Here’s what that setup looks like. You write each blog post as a .md file. You keep all your posts in a /posts folder. You read those files in Next.js at build time and generate static pages and metadata for each one. Using build cache the recurrent builds scale nicely for blogs.

Next.js uses file-based routing and supports static generation. That means your site builds once and serves instantly. There’s no server needed. You can deploy to Vercel or Netlify for free.

This directly integrates with your basic writing workflow. So you are basically benefitting on two fronts by making a simple change. You simplify your writing workflow now. If and when you decide to port your content to your own content, you just have to copy/move your markdown files to your websites.

What You Need

For the Developer

  1. A folder of Markdown files
  2. A function to read those files (fs in Node)
  3. A parser like gray-matter to extract metadata
  4. A renderer like remark or next-mdx-remote to convert Markdown to HTML
  5. Basic components for layout, post display, and navigation

This stack doesn’t need a database, plugin, or admin panel. You edit Markdown, commit to Git, and your site updates.

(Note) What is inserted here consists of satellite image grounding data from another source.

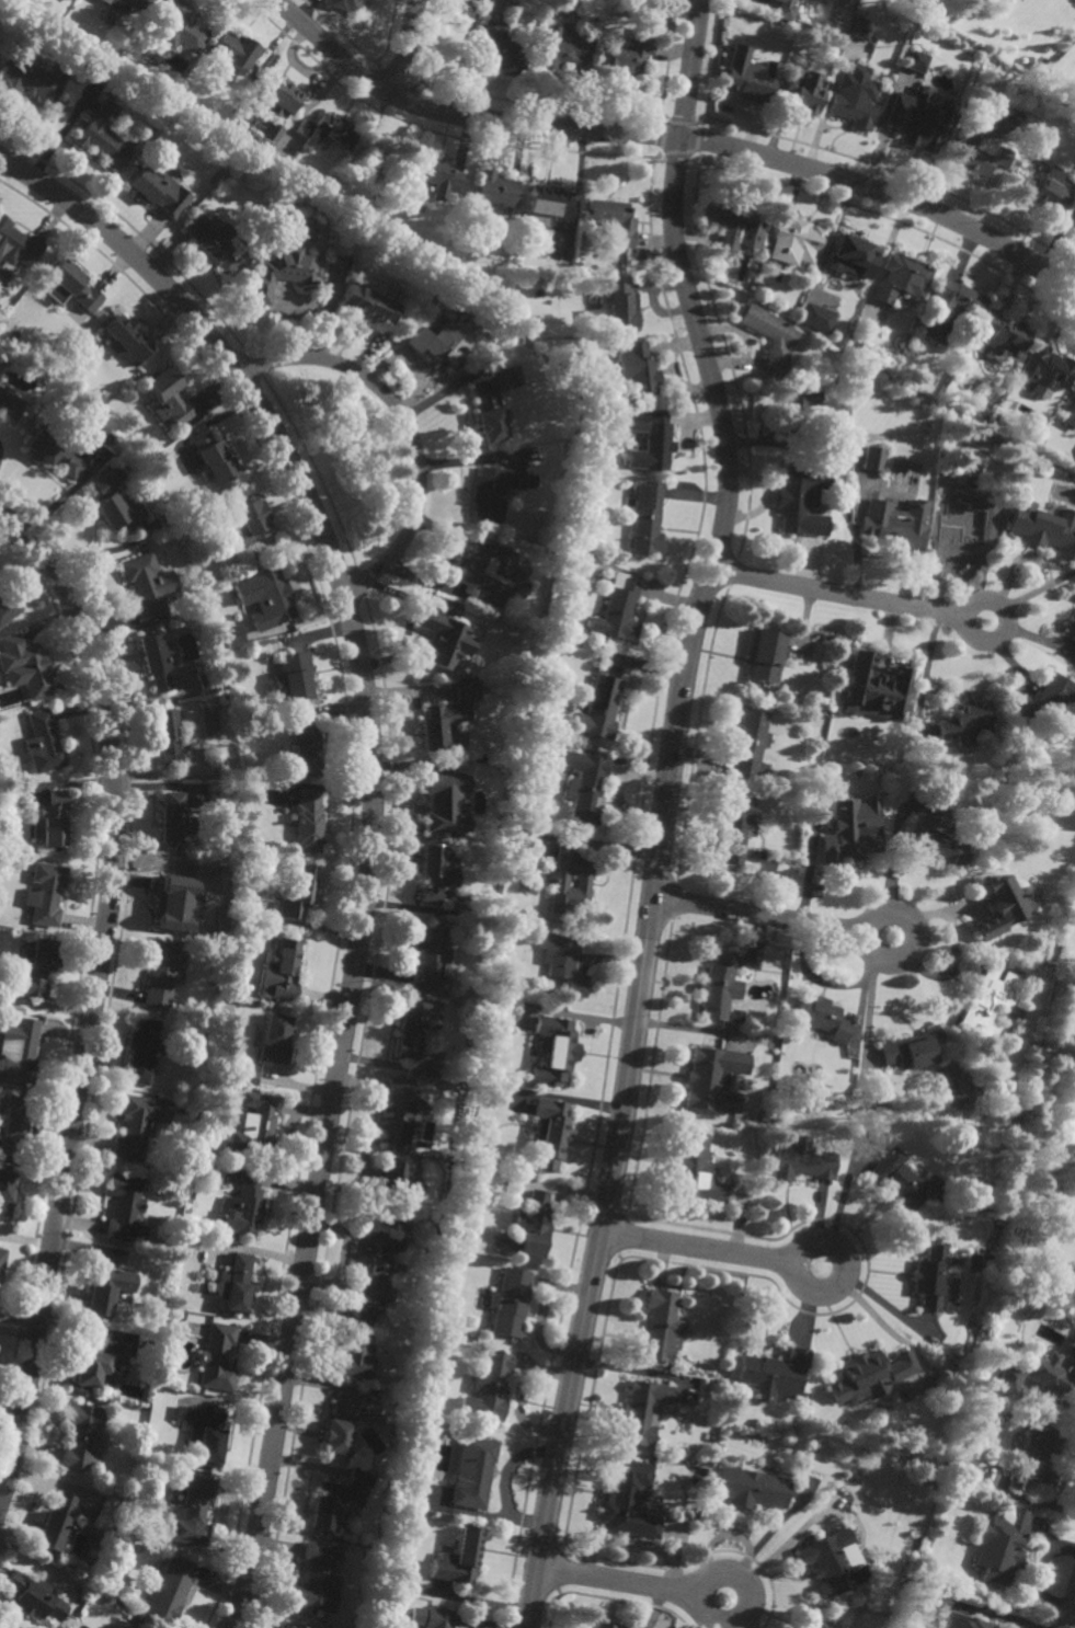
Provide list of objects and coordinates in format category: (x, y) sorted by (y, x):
building: (70, 0)
building: (572, 4)
building: (126, 5)
building: (343, 5)
building: (784, 10)
building: (1063, 11)
building: (911, 18)
building: (181, 27)
building: (858, 29)
building: (834, 48)
road: (408, 49)
building: (235, 50)
building: (561, 51)
building: (497, 52)
building: (627, 54)
building: (912, 62)
building: (747, 81)
building: (28, 82)
building: (804, 93)
building: (278, 95)
building: (855, 98)
building: (918, 119)
building: (327, 131)
building: (271, 133)
building: (104, 137)
road: (672, 137)
traffic signals: (679, 138)
building: (380, 152)
building: (982, 155)
building: (245, 157)
building: (437, 173)
building: (159, 189)
building: (1046, 189)
building: (496, 191)
building: (258, 203)
building: (545, 204)
building: (611, 217)
building: (305, 218)
building: (735, 224)
building: (1074, 229)
building: (213, 240)
building: (791, 242)
building: (17, 243)
building: (847, 256)
building: (566, 265)
building: (282, 269)
building: (901, 276)
building: (74, 283)
road: (683, 287)
building: (369, 302)
building: (614, 303)
building: (949, 307)
building: (816, 316)
building: (14, 327)
building: (1002, 335)
building: (127, 337)
building: (767, 337)
building: (440, 339)
building: (636, 367)
building: (1048, 367)
building: (839, 391)
building: (97, 392)
building: (167, 396)
building: (10, 404)
building: (487, 411)
building: (799, 412)
building: (1070, 413)
building: (856, 415)
building: (981, 416)
road: (406, 424)
building: (649, 439)
building: (990, 440)
building: (53, 453)
building: (215, 457)
building: (871, 458)
building: (493, 490)
building: (796, 495)
building: (115, 502)
building: (645, 518)
building: (248, 522)
building: (896, 526)
building: (1045, 526)
building: (968, 529)
building: (484, 568)
building: (146, 585)
road: (837, 593)
building: (271, 600)
building: (7, 606)
building: (618, 611)
road: (966, 613)
building: (231, 635)
building: (441, 640)
building: (764, 656)
building: (156, 661)
building: (25, 666)
road: (924, 669)
building: (293, 677)
building: (874, 686)
building: (465, 691)
building: (1045, 698)
building: (597, 709)
building: (963, 721)
building: (436, 726)
building: (166, 738)
building: (44, 743)
building: (748, 748)
building: (307, 752)
building: (586, 793)
building: (442, 805)
building: (174, 820)
building: (52, 822)
building: (308, 822)
building: (734, 827)
building: (852, 831)
road: (373, 832)
building: (937, 841)
building: (229, 844)
building: (436, 875)
building: (554, 880)
building: (46, 894)
building: (300, 894)
building: (177, 896)
building: (216, 896)
building: (1001, 907)
road: (760, 914)
road: (870, 924)
building: (429, 956)
building: (1050, 958)
building: (561, 962)
building: (41, 968)
building: (161, 971)
building: (283, 971)
building: (718, 986)
road: (95, 993)
building: (988, 1000)
road: (869, 1006)
building: (821, 1015)
building: (414, 1025)
building: (275, 1038)
building: (551, 1048)
building: (912, 1048)
building: (18, 1050)
building: (141, 1050)
building: (713, 1077)
building: (975, 1081)
building: (868, 1091)
building: (198, 1096)
road: (623, 1099)
building: (398, 1110)
building: (13, 1122)
building: (259, 1126)
building: (134, 1127)
building: (548, 1132)
building: (802, 1163)
building: (693, 1168)
building: (400, 1181)
building: (903, 1181)
building: (5, 1193)
building: (123, 1206)
building: (243, 1206)
building: (532, 1224)
building: (224, 1235)
building: (447, 1243)
road: (698, 1247)
road: (798, 1253)
building: (1, 1256)
building: (376, 1263)
building: (931, 1278)
building: (234, 1284)
building: (107, 1290)
building: (510, 1302)
building: (659, 1327)
building: (1073, 1342)
building: (357, 1348)
building: (1073, 1355)
building: (217, 1358)
building: (118, 1359)
building: (1073, 1359)
building: (92, 1364)
building: (775, 1374)
building: (163, 1375)
building: (1052, 1376)
building: (870, 1377)
building: (1009, 1378)
building: (487, 1388)
building: (165, 1399)
building: (643, 1412)
building: (140, 1417)
building: (372, 1418)
building: (340, 1426)
building: (204, 1433)
building: (81, 1436)
building: (1038, 1457)
building: (474, 1474)
building: (752, 1489)
building: (338, 1501)
building: (628, 1501)
building: (193, 1513)
building: (57, 1525)
building: (1005, 1545)
building: (459, 1559)
building: (833, 1564)
road: (620, 1579)
building: (317, 1580)
road: (708, 1580)
building: (170, 1591)
building: (35, 1598)
road: (1068, 1607)
building: (944, 1609)
building: (439, 1618)
road: (1069, 1621)
building: (289, 1625)
building: (607, 1626)
building: (818, 1626)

Frontmatter Makes Metadata Easy

Each Markdown file can include frontmatter. This is a block at the top of the file that holds info like the title, date, or tags.

Here’s an example:

---
title: "How Markdown Changed My Writing"
date: "2025-07-12"
tags: ["writing", "tools"]
excerpt: "Markdown is the easiest way to write without distractions."
---

You can read this metadata in Next.js and use it to generate the blog index or SEO meta tags.

SEO Is in Your Hands

Next.js gives you full control over metadata. You can set <title>, <meta name="description">, Open Graph tags, and more per page.

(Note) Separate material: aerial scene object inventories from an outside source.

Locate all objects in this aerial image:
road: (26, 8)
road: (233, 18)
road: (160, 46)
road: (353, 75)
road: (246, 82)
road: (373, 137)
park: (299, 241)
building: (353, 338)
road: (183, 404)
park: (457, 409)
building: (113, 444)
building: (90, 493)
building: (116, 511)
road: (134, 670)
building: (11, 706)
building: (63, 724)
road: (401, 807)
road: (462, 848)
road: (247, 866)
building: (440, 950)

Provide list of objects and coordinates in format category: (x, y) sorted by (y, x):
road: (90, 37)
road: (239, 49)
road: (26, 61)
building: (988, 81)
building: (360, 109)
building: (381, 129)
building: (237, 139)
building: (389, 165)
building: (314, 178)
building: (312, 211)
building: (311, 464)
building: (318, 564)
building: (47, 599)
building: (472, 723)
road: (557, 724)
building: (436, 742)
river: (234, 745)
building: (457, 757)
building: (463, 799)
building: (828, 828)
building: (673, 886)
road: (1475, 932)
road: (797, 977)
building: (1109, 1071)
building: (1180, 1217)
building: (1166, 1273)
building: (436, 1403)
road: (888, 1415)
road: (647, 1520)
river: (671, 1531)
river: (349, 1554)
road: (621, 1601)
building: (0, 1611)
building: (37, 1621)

To each their own, but in the hands of someone who knows what they are doing, the SEO on wordpress is far more jarring. But hey if it works for you who am I to disagree.

You can also add a sitemap with a tool like next-sitemap. It reads your routes and builds a sitemap automatically.

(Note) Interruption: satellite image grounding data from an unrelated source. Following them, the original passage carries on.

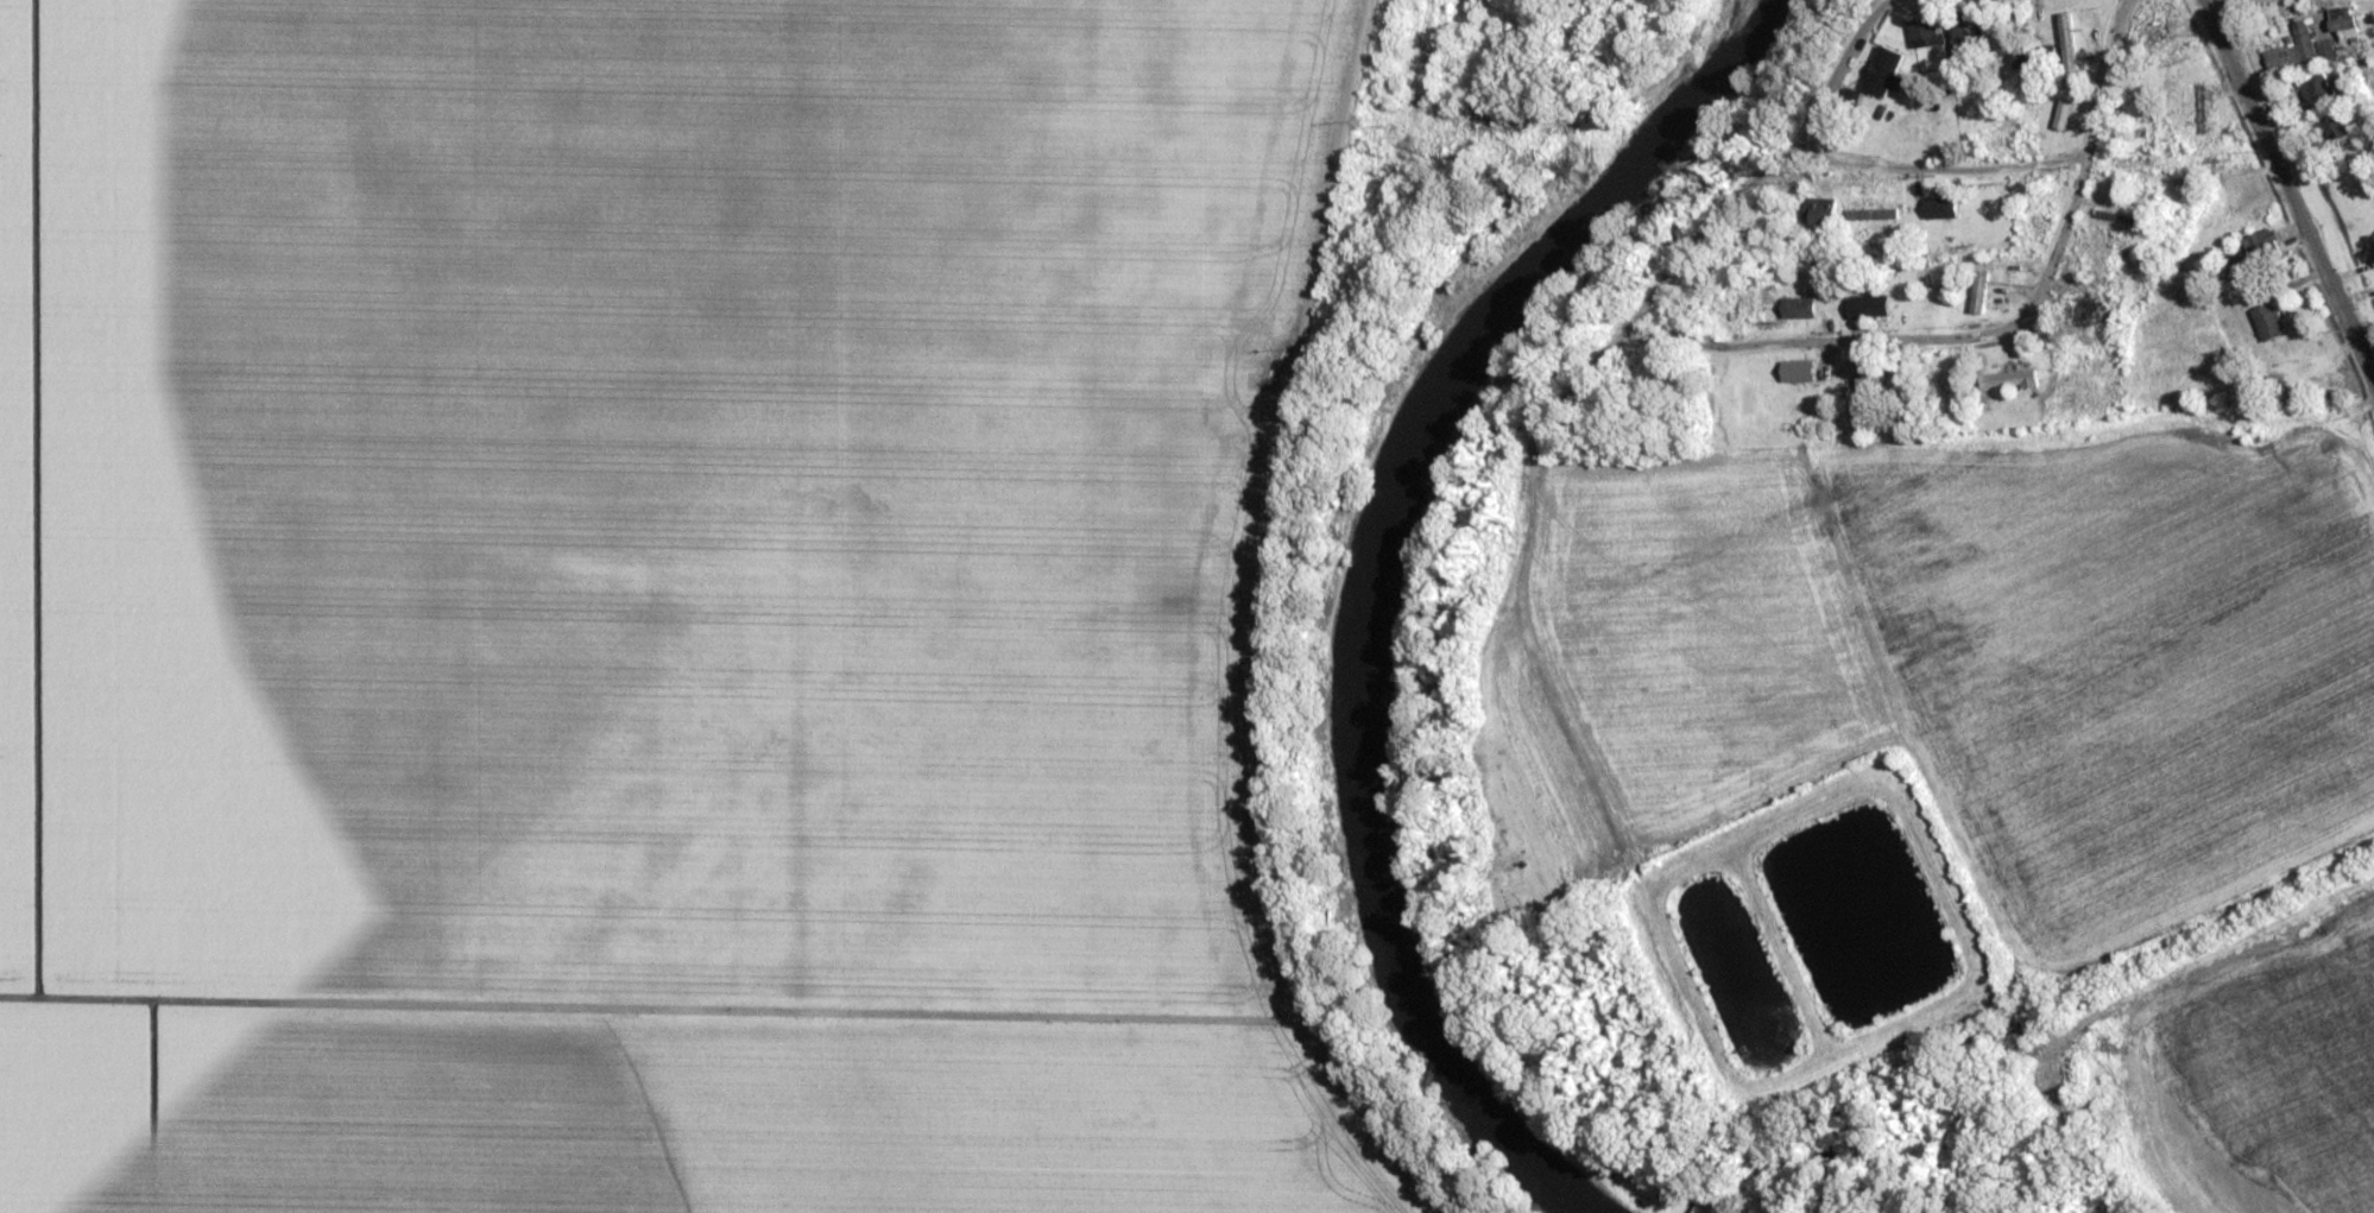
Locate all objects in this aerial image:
road: (2215, 2)
building: (1962, 24)
building: (1917, 33)
building: (2151, 35)
building: (2297, 43)
building: (2030, 59)
building: (1873, 75)
building: (2312, 87)
building: (2202, 106)
building: (2337, 122)
road: (1937, 165)
road: (2085, 166)
road: (1768, 168)
road: (2287, 194)
building: (1933, 204)
building: (1816, 211)
building: (1870, 214)
building: (2114, 217)
building: (2034, 224)
building: (2256, 245)
building: (2372, 246)
building: (2372, 261)
building: (1984, 291)
building: (1983, 302)
building: (1864, 306)
building: (1792, 308)
building: (2084, 310)
building: (1687, 317)
building: (2264, 317)
road: (1822, 338)
building: (1797, 367)
building: (1864, 371)
building: (2005, 379)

A Simple Workflow for Blogging

Here’s how this all comes together.

  1. Write your blog post in Markdown.
  2. Save it as a .md file in your /posts folder.
  3. If you are publishing on a platform, you preview your work in a broswer or previwer and copy paste, so you don't need to format it separately on that platform.
  4. If you want to publish on your own platform you go for nextjs flow.
  5. Add frontmatter at the top with title, date, and optional tags.
  6. Commit and push your changes to Git.
  7. Let Vercel or another host rebuild the site.
  8. Your blog post is live.

You don’t open a CMS. You don’t click "Publish". You write, save, and push.

If you use GitHub, your blog becomes part of your portfolio. Others can see how you write and structure your work.

Who This Is For

This setup works well for developers who want a personal blog. But it also works for writers who are tired of cluttered editors and slow dashboards.

If you write long-form content, tutorials, guides, or personal essays, Markdown and Next.js will serve you well in the long run.

It’s also great for hybrid creators who use ChatGPT to assist with drafting. You can turn AI output into polished Markdown in seconds, without reformatting.

Final Thoughts

You don’t need complex tools to publish good writing.

You need a place to write that keeps you focused. You need a site that’s fast, simple, and yours. Markdown and Next.js give you that.

Start small. Write one post. Put it in a folder. Push it to GitHub. Watch it go live.

Once you feel that workflow click, you won’t want to go back.